Alya otomatis menegakkan tubuhnya dan menatap pacarnya sambil cemberut. "Kok Ilham jahat sih bilang lukisan Alya jelek."

"Emang jelek, gak bisa diselametin lagi."

"Jahat ih! Gak like sama kamu!"

Alya ngambek, dia memutuskan untuk berganti tempat duduk ke sebelah Aldian, karena hanya itu tempat yang kosong

Kemudian Alya mengulurkan tangannya pada Aldian, membuat cowok itu menaikan alisnya. "Apa?"

"Kenalan!" jawab Alya ketus.

Aldian mengangguk lalu menjabat tangan Alya dengan senyum mengembang. "Aldian Adefiano, panggil aja Aldi."

"Alya maheswari, panggil Alya aja jangan panggil sayang soalnya itu khusus buat Ilham.

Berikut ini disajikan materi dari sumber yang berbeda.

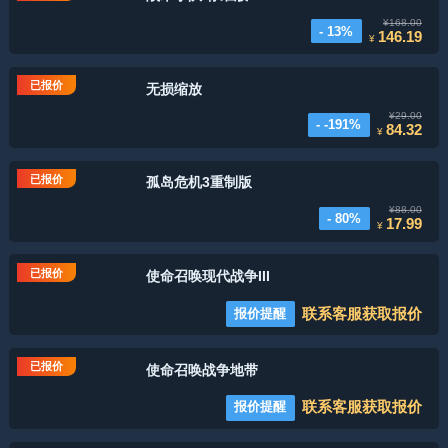
¥168.00
- 13%
146.19
¥
已报价
无损缩放
¥29.00
- -191%
84.32
¥
已报价
孤岛危机3重制版
¥88.00
- 80%
17.99
¥
已报价
使命召唤现代战争III
联系客服获取报价
报价提醒
已报价
使命召唤战争地带
联系客服获取报价
报价提醒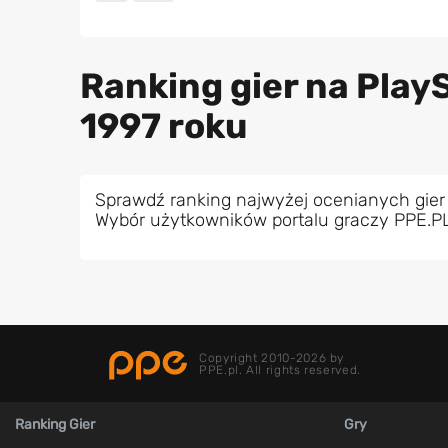
Ranking gier na PlayS
1997 roku
Sprawdź ranking najwyżej ocenianych gier 
Wybór użytkowników portalu graczy PPE.P
Copyright 2010-2026 by
PPE.pl. All rights reserved.
Ranking Gier
Gry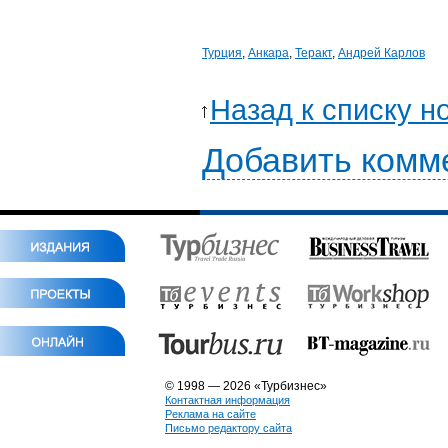
Турция
,
Анкара
,
Теракт
,
Андрей Карлов
Назад к списку н
Добавить комм
© 1998 — 2026 «Турбизнес»
Контактная информация
Реклама на сайте
Письмо редактору сайта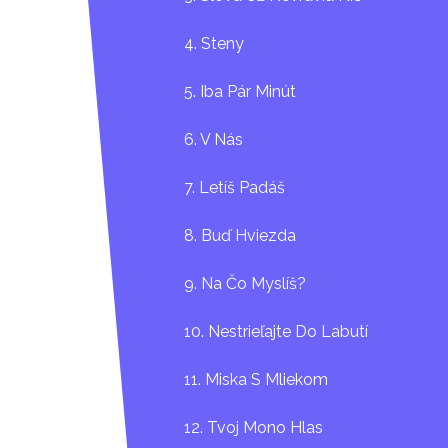
4. Steny
5. Iba Pár Minút
6. V Nás
7. Letíš Padáš
8. Buď Hviezda
9. Na Čo Myslíš?
10. Nestrieľajte Do Labutí
11. Miska S Mliekom
12. Tvoj Mono Hlas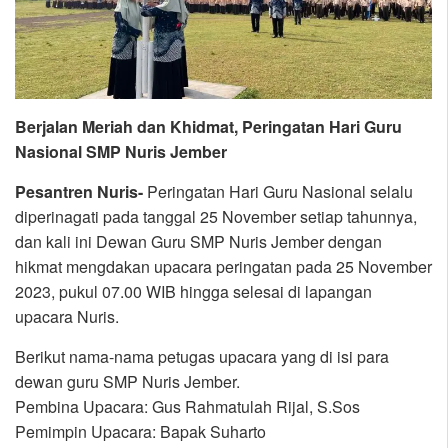
Berjalan Meriah dan Khidmat, Peringatan Hari Guru
Nasional SMP Nuris Jember
Pesantren Nuris-
Peringatan Hari Guru Nasional selalu
diperinagati pada tanggal 25 November setiap tahunnya,
dan kali ini Dewan Guru SMP Nuris Jember dengan
hikmat mengdakan upacara peringatan pada 25 November
2023, pukul 07.00 WIB hingga selesai di lapangan
upacara Nuris.
Berikut nama-nama petugas upacara yang di isi para
dewan guru SMP Nuris Jember.
Pembina Upacara: Gus Rahmatulah Rijal, S.Sos
Pemimpin Upacara: Bapak Suharto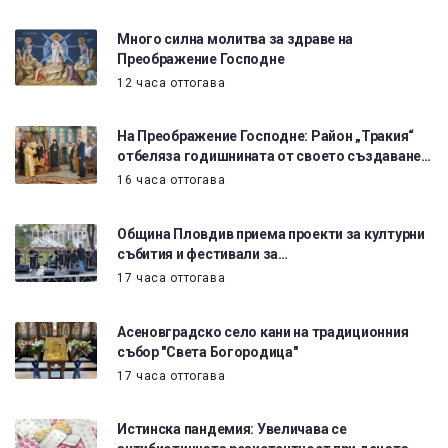
Много силна молитва за здраве на
Преображение Господне
12 часа оттогава
На Преображение Господне: Район „Тракия“
отбеляза годишнината от своето създаване…
16 часа оттогава
Община Пловдив приема проекти за културни
събития и фестивали за…
17 часа оттогава
Асеновградско село кани на традиционния
събор "Света Богородица"
17 часа оттогава
Истинска пандемия: Увеличава се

Tapi, dipikir-pikir boleh juga sih panggil sayang soalnya diri ini berpotensi untuk mencari selingkuhan."

Ilham yang mendengar itu langsung berdiri dan menarik tubuh Alya. "Jangan macem-macem kamu Al, gak ya, kamu gak boleh punya pacar selain aku."

"Gak mau, kamu suka julid!"

"Aku gak julid Alya, tapi aku jujur,"

Alya mengerucutkan bibirnya. "Tetep aja kamu jahat, aku gak like!"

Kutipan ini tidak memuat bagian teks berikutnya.